Try it — The required output is the line that contains "हुआ है तो इससे विकास" through the last line of the data, retyped verbatim and with nothing added.

*** Opening Exercise data ***

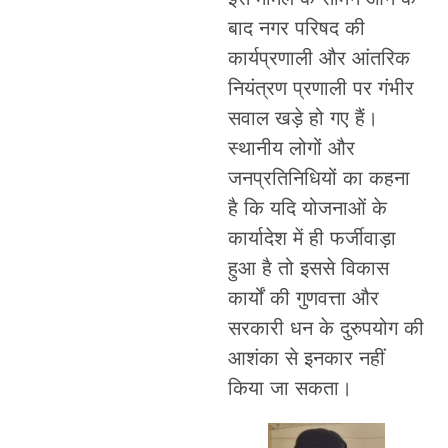
बाद नगर परिषद की
कार्यप्रणाली और आंतरिक
नियंत्रण प्रणाली पर गंभीर
सवाल खड़े हो गए हैं।
स्थानीय लोगों और
जनप्रतिनिधियों का कहना
है कि यदि योजनाओं के
कार्यादेश में ही फर्जीवाड़ा
हुआ है तो इससे विकास
कार्यों की गुणवत्ता और
सरकारी धन के दुरुपयोग की
आशंका से इनकार नहीं
किया जा सकता।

*** Closing Exercise data ***

Solution to this task —
हुआ है तो इससे विकास
कार्यों की गुणवत्ता और
सरकारी धन के दुरुपयोग की
आशंका से इनकार नहीं
किया जा सकता।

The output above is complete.